Scheduled for Sunday at 9 a.m., our session, “Talking to Strangers: Teaching Ethical Oral History Methods to Undergraduates,” drew a standing room only crowd of over 50, much to our surprise.  Nisa Remigio positioned herself in the first row, notebook in hand. The night before, inspired by Sasha Goldberg’s candor, I spruced up my prepared remarks with ribald anecdotes about bowling banquets and steelworker tales, drawing laughs.  So did this paragraph:
  In Jyväskylä, Finland, for the 2018 IOHA conference, I was conversing with scholars from Australia, Ireland, and South Africa who had interviewed victims of molestation and Rwandan genocide survivors.  “What are you working on?” one asked.  Senior bowlers and duplicate bridge players, I replied with just a hint of hesitation.   In my defense, there is considerable scholarly interest in the decline since World War II of volunteer associations as well as in the contemporary lifestyle of aging Baby Boomers. Students learned that romances, not surprisingly, have blossomed at the lane and card tables, both straight and gay, platonic and sexual (although students didn’t want to hear details about the latter). Virtually no college students play bridge nowadays, but since many subjects were retired teachers and gave lessons to their interviewers.  On my advice, students visited bridge games, where they were warmly welcomed.  Several lasting inter-generational friendships resulted. 
One motive for having my students meet active seniors is to counteract misconceptions and stereotypes about the elderly. Afterwards, an audience member applauded that goal, adding that young people often know just one or two seniors and generalize based on that small sample.

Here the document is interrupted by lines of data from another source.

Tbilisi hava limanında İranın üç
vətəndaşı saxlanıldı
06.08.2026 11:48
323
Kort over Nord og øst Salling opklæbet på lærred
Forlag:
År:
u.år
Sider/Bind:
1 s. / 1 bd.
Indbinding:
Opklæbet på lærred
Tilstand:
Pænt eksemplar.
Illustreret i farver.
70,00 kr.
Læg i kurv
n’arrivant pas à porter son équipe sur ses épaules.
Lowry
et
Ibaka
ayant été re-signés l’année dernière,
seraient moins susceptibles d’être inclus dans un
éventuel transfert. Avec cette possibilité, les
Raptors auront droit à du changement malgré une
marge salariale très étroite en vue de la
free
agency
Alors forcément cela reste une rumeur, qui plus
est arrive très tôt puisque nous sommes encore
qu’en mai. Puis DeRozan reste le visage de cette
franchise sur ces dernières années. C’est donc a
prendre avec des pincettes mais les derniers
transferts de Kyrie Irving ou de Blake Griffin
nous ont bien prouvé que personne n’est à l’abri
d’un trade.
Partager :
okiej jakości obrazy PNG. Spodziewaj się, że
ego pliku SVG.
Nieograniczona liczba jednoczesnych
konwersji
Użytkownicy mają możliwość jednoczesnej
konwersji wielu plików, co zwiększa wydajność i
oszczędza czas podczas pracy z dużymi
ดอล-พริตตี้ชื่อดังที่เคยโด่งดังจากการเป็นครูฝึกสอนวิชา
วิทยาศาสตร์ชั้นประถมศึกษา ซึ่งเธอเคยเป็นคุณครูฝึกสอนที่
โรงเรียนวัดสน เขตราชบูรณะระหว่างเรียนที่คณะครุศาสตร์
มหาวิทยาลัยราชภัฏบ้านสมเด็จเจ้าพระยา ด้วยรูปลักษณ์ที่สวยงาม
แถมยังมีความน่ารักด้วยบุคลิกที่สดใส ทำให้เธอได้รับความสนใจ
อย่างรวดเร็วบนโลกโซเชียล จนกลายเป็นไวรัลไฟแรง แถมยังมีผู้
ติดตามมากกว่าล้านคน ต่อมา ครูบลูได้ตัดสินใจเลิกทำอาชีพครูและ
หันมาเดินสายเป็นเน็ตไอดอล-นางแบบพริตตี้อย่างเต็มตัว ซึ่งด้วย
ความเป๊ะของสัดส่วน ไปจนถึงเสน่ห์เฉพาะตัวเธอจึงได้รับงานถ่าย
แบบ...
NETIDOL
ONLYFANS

The other panelists, in addition to Anne Balay and Phil Reid, were Amanda Littauer and Christina Abreu from Northern Illinois University.  Christina’s parents live in Highland.  All of us, I thought, did well and stuck to our allotted time.  Phil announced he’d be reading his remarks since he was nervous and delivered them with breakneck speed but got a big round of applause.  Amanda and Christina examined privacy issues and worried about students coping with traumatic testimony by LGBT narrators and undocumented workers.  Christina noted that, despite advice against it due to poor quality, students often opt to use iPhones as recording devices. Don Ritchie was the consummate chair, as I knew he’d be, introducing me as a longtime friend, archives do-director, and Steel Shavingseditor, and handling the 30-minute audience participation flawlessly. My only regret was blowing an opportunity to draw the session to a close by repeating the translated title of Don Ritchie’s primer and saying, “Everybody should do oral history.” Bidding farewell to Nisa, I told her to keep a daily journal and she gave me a hug.

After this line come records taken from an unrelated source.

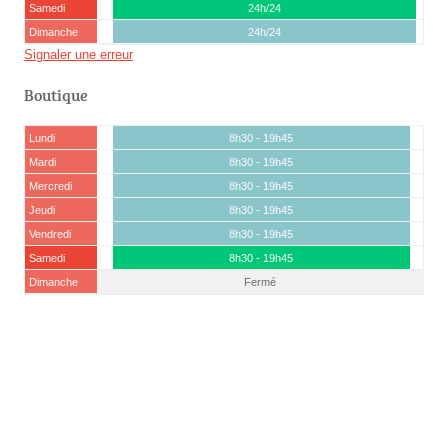
Samedi
24h/24
Dimanche
24h/24
Signaler une erreur
Boutique
Lundi
8h30 - 19h45
Mardi
8h30 - 19h45
Mercredi
8h30 - 19h45
Jeudi
8h30 - 19h45
Vendredi
8h30 - 19h45
Samedi
8h30 - 19h45
Dimanche
Fermé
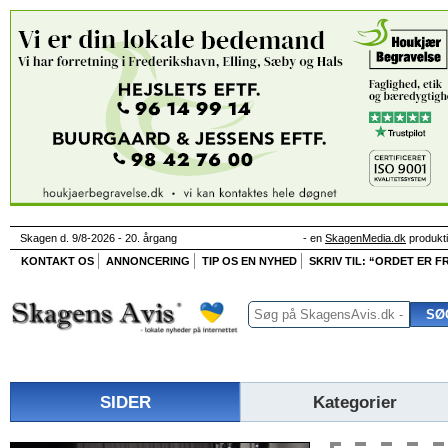
Skagen d. 9/8-2026 - 20. årgang
- en
SkagenMedia.dk
produkt
KONTAKT OS
ANNONCERING
TIP OS EN NYHED
SKRIV TIL: “ORDET ER FR
SIDER
Kategorier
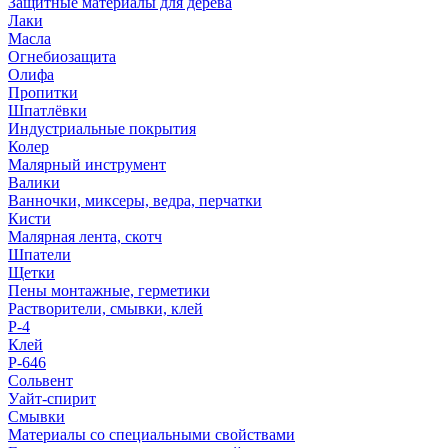
Защитные материалы для дерева
Лаки
Масла
Огнебиозащита
Олифа
Пропитки
Шпатлёвки
Индустриальные покрытия
Колер
Малярный инструмент
Валики
Ванночки, миксеры, ведра, перчатки
Кисти
Малярная лента, скотч
Шпатели
Щетки
Пены монтажные, герметики
Растворители, смывки, клей
Р-4
Клей
Р-646
Сольвент
Уайт-спирит
Смывки
Материалы со специальными свойствами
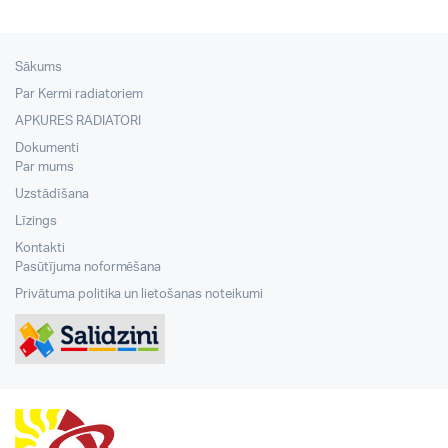
Sākums
Par Kermi radiatoriem
APKURES RADIATORI
Dokumenti
Par mums
Uzstādīšana
Līzings
Kontakti
Pasūtījuma noformēšana
Privātuma politika un lietošanas noteikumi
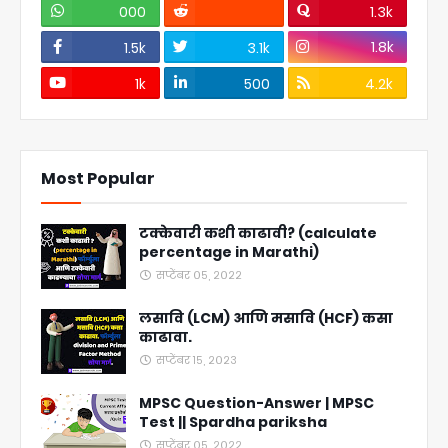
000
1.3k
1.8k
1.5k
3.1k
1k
500
4.2k
Most Popular
टक्केवारी कशी काढावी? (calculate
percentage in Marathi)
सप्टेंबर ०५, २०२२
लसावि (LCM) आणि मसावि (HCF) कसा
काढावा.
सप्टेंबर १५, २०२३
MPSC Question-Answer | MPSC
Test || Spardha pariksha
सप्टेंबर ०५, २०२२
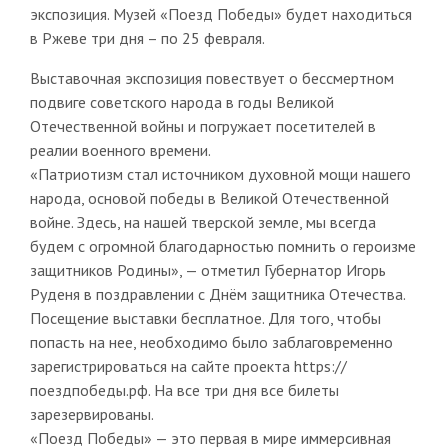
экспозиция. Музей «Поезд Победы» будет находиться
в Ржеве три дня – по 25 февраля.
Выставочная экспозиция повествует о бессмертном
подвиге советского народа в годы Великой
Отечественной войны и погружает посетителей в
реалии военного времени.
«Патриотизм стал источником духовной мощи нашего
народа, основой победы в Великой Отечественной
войне. Здесь, на нашей тверской земле, мы всегда
будем с огромной благодарностью помнить о героизме
защитников Родины», — отметил Губернатор Игорь
Руденя в поздравлении с Днём защитника Отечества.
Посещение выставки бесплатное. Для того, чтобы
попасть на нее, необходимо было заблаговременно
зарегистрироваться на сайте проекта https://
поездпобеды.рф. На все три дня все билеты
зарезервированы.
«Поезд Победы» — это первая в мире иммерсивная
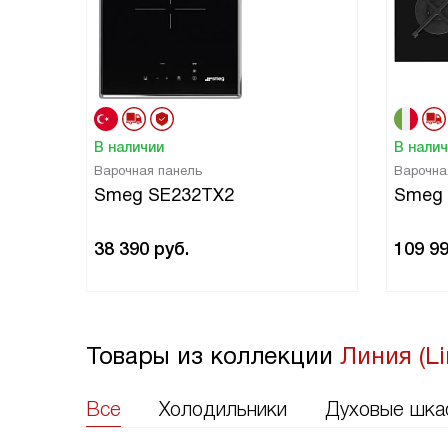
В наличии
В нали
Варочная панель
Варочна
Smeg SE232TX2
Smeg 
38 390
руб.
109 9
Товары из коллекции
Линия (L
Все
Холодильники
Духовые шк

Homeward bound.  When I complimented American Eagle flight attendant on her ability to add ice cubes to drinks she’d poured, she smiled appreciatively and said that diet pop comes out half foam if she places the ice in the cup first.  Recalling the long lines passing through customs returning to O’Hare from Finland, I was delighted to find myself directed to baggage claim and then free to exit the terminal.  Limo driver Ron had me home within the hour.  He’d had experience as a record producer, so I told him and Vivian Carter and Vee-Jay Records.  As he pulled into our condo court, he said he’d be googling Vivian Carter and Vee-Jay as soon as he got home.